• [EXERCISE DIRECTIONS] Only the lines from the one with "為發行將予上市的發行股份所訂" onward are wanted, through the last line of the entries, set down exactly.

:::::

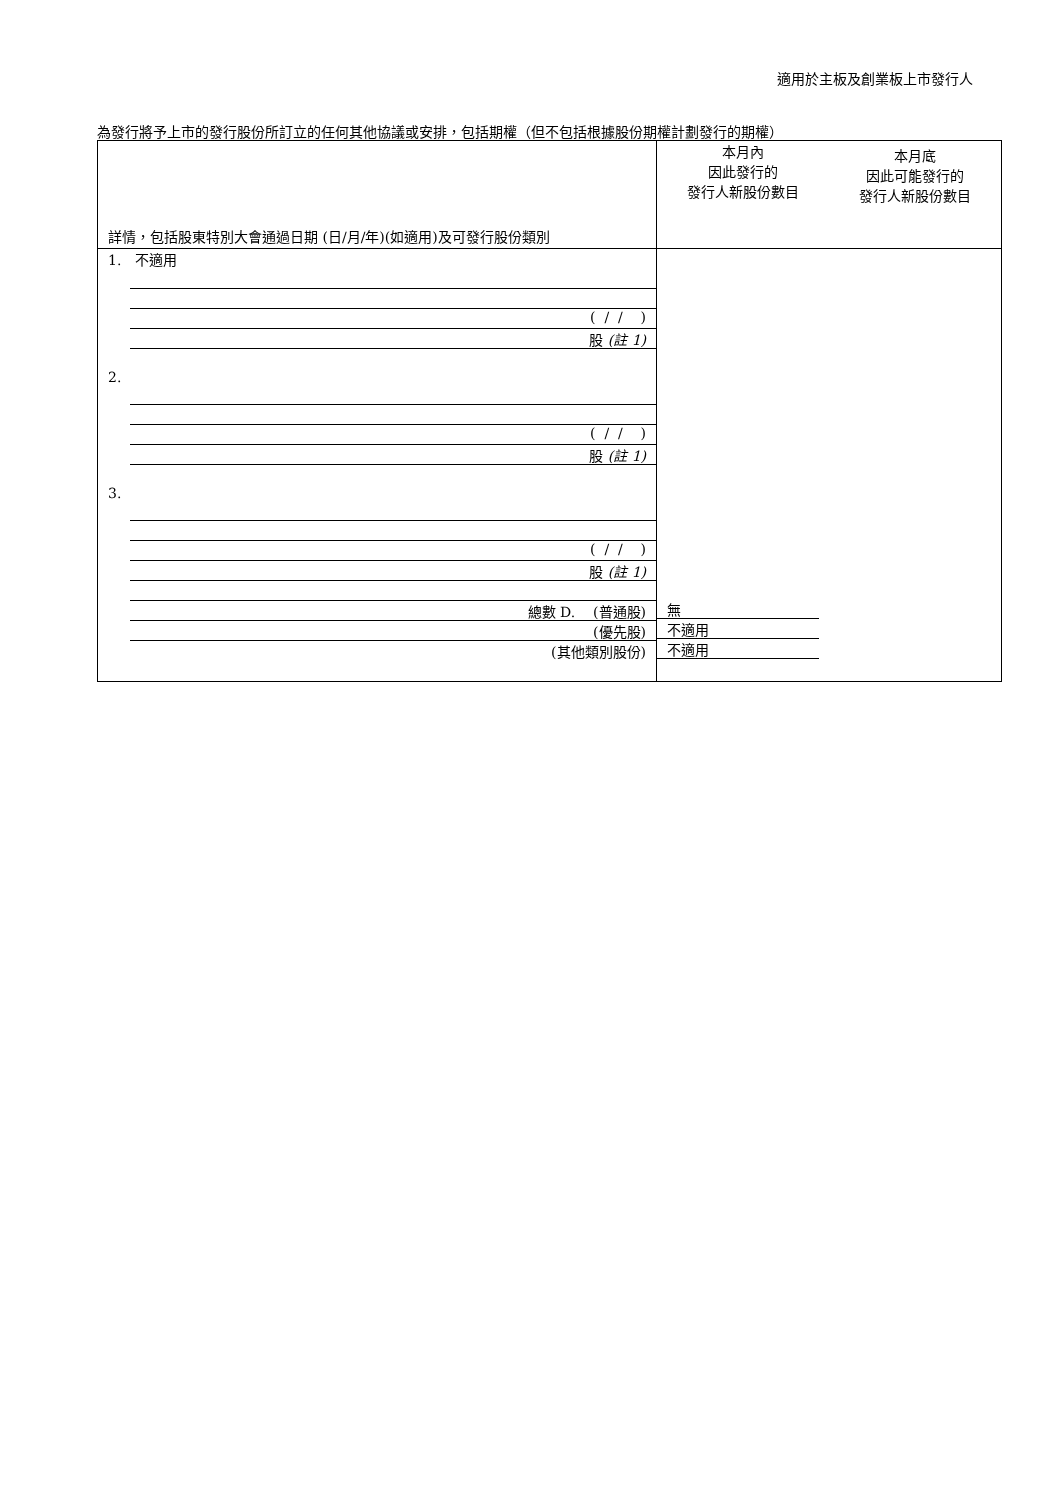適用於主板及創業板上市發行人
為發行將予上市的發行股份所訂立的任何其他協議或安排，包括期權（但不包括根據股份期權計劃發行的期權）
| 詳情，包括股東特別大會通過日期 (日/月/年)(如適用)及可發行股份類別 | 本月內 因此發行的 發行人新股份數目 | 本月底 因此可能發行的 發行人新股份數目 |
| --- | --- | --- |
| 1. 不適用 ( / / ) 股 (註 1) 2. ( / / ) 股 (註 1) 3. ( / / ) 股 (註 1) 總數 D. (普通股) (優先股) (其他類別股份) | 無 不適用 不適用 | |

:::::

• [EXERCISE ANSWER]
為發行將予上市的發行股份所訂立的任何其他協議或安排，包括期權（但不包括根據股份期權計劃發行的期權）
| 詳情，包括股東特別大會通過日期 (日/月/年)(如適用)及可發行股份類別 | 本月內 因此發行的 發行人新股份數目 | 本月底 因此可能發行的 發行人新股份數目 |
| --- | --- | --- |
| 1. 不適用 ( / / ) 股 (註 1) 2. ( / / ) 股 (註 1) 3. ( / / ) 股 (註 1) 總數 D. (普通股) (優先股) (其他類別股份) | 無 不適用 不適用 | |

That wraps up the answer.